Harbinger Theatre, whose specialty is producing plays new to the area, is offering the world premiere of “Custom Cuts.” It runs through September 30 at Albany’s Theatre Barn. It is a semi-autobiographical play written by Brian Sheldon, who is the executive director of Sand Lake Center for the Arts.
He sets the play in his home town of Schenectady and it takes place in a make-shift hair salon set up in the family’s living room, similar to Sheldon’s own life experience. It is about a dysfunctional family and an abusive father. However, though extremely personal, he insists the work is universal in both its subject matter and appeal.
Proof of this is Sheldon is a white, male-identifying person. The production’s director Angela Ryan-Ledtke has cast the play with African-American actors. It proves the topic of parental abuse – physical and/or psychological - is not restricted to race, culture, income or geography.
Child abuse can result in what Sheldon calls “learned behavior.” The issue is one that constantly lingers with him. Indeed, he recently became a father and is vividly aware that the cycle of abuse frequently is passed on from father to son, mother to daughter. When his child was born, “I made a vow never to hit or verbally abuse my son. I never stop monitoring my behavior to be true to that vow.” In parting he added, I hope “Custom Cuts” shows how casually abuse can happen and how casually people accept such treatment as normal. It’s a cycle that has to be broken.”

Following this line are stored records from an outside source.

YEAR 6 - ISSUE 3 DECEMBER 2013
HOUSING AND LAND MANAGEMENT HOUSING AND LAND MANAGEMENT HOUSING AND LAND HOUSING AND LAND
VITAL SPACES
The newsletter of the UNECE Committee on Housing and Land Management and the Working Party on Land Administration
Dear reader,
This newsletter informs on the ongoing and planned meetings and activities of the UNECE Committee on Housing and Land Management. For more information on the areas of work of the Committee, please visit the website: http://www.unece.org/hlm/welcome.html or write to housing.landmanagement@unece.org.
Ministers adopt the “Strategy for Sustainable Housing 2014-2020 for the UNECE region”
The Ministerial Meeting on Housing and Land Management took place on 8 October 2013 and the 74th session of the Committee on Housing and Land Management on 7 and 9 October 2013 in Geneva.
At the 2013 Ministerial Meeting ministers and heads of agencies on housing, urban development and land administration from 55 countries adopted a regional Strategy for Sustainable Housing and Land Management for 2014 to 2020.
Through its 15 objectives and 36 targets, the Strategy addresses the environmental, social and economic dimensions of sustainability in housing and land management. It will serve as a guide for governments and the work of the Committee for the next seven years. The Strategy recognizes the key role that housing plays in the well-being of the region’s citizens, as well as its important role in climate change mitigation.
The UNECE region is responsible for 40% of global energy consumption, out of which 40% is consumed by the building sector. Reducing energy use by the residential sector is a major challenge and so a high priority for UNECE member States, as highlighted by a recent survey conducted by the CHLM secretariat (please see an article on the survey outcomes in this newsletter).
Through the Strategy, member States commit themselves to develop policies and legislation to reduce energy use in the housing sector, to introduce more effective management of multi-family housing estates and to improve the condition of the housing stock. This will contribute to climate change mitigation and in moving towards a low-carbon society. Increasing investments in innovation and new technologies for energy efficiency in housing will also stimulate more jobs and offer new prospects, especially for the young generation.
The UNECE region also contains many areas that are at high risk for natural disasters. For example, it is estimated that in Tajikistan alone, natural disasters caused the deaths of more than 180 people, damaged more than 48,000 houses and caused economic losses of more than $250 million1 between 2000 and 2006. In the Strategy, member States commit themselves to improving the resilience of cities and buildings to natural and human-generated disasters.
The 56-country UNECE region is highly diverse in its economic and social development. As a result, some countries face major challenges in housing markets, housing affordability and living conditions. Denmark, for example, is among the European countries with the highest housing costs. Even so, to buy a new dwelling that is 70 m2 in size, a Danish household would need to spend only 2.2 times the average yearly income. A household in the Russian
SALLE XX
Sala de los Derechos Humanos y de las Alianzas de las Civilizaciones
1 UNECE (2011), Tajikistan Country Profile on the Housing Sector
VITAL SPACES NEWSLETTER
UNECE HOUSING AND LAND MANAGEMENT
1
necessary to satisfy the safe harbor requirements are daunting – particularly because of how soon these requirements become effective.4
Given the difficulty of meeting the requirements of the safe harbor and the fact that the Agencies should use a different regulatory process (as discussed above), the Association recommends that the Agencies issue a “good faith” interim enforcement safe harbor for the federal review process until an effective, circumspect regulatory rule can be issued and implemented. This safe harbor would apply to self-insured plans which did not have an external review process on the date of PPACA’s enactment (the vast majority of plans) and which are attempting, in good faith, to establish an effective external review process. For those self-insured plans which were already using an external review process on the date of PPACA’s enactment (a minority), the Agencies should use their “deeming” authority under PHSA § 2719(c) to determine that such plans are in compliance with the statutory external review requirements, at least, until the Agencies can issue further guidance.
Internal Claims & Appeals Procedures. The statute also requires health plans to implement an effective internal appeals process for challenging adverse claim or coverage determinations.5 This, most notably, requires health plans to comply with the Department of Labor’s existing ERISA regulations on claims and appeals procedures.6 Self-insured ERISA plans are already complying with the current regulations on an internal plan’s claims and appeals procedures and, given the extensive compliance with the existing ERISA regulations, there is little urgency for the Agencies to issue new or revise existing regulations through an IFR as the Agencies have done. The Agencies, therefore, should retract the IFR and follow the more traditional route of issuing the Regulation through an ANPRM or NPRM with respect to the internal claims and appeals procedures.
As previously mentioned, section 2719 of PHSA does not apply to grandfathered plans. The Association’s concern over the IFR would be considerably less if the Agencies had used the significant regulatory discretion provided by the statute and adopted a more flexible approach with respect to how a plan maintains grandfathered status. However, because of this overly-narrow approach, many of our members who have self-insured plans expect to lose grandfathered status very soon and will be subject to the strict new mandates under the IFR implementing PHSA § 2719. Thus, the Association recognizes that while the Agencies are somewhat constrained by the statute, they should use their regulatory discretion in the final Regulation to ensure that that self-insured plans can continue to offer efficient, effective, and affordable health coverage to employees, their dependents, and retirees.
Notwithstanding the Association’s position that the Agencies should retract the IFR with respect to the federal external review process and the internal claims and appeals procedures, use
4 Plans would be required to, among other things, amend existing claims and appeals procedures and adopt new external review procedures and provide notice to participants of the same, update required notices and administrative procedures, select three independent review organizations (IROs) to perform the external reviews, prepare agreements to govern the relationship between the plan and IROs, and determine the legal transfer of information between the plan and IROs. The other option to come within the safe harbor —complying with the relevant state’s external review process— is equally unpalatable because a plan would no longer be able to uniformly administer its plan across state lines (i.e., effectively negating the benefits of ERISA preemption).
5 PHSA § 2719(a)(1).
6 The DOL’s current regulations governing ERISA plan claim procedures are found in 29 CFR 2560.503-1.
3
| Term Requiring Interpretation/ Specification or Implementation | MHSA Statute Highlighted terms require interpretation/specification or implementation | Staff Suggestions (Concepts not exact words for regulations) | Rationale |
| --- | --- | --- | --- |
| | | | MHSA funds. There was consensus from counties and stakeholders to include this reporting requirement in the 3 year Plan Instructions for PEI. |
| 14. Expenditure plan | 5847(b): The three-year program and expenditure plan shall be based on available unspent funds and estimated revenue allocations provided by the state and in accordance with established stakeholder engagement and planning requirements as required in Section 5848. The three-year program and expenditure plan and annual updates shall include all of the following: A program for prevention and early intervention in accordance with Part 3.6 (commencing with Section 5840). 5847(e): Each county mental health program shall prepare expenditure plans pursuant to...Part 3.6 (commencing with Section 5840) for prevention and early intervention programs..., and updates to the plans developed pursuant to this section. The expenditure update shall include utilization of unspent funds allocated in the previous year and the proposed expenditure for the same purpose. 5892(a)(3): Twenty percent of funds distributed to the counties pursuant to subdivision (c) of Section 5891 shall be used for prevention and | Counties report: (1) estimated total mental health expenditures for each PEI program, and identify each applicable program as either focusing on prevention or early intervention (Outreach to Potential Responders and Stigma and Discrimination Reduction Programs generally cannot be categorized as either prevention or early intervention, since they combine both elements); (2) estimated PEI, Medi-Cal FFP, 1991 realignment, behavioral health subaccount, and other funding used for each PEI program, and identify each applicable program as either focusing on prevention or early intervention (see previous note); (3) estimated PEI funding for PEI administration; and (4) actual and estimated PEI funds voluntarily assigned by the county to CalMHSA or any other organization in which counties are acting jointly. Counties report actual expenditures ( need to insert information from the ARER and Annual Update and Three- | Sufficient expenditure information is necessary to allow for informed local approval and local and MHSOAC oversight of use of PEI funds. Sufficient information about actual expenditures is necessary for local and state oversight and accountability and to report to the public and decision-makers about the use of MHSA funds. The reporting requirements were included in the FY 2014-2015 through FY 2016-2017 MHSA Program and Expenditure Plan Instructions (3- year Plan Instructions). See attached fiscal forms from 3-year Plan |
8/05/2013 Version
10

The other new play being produced this week is offered by Troy Foundry Theatre, noted for its cutting-edge approach to theater. “Hard Candy and Misdemeanors,” written by Chris Eli Blak, is offered in collaboration with Collectiveffort.
The play takes place over a single day in the break room of the Quickie Shop, a convenience store in some small town where friends meet and reveal to the audience their complicated lives and relationships. It was one of the pieces in the company’s Half-Baked Festival which presented emerging work. Audiences were so enthusiastic the organization brought the playwright back and continued to improve the play. It will be produced at Collectiveffort’s Kickback Studios at 10 Second Street downtown Troy tonight through October 7.
If you like a sense of discovery when going to the theater, this is your week. Without supporting new work you are destined to revival after revival. To me, it’s a dull way to be entertained.
Bob Goepfert is theater reviewer for the Troy Record.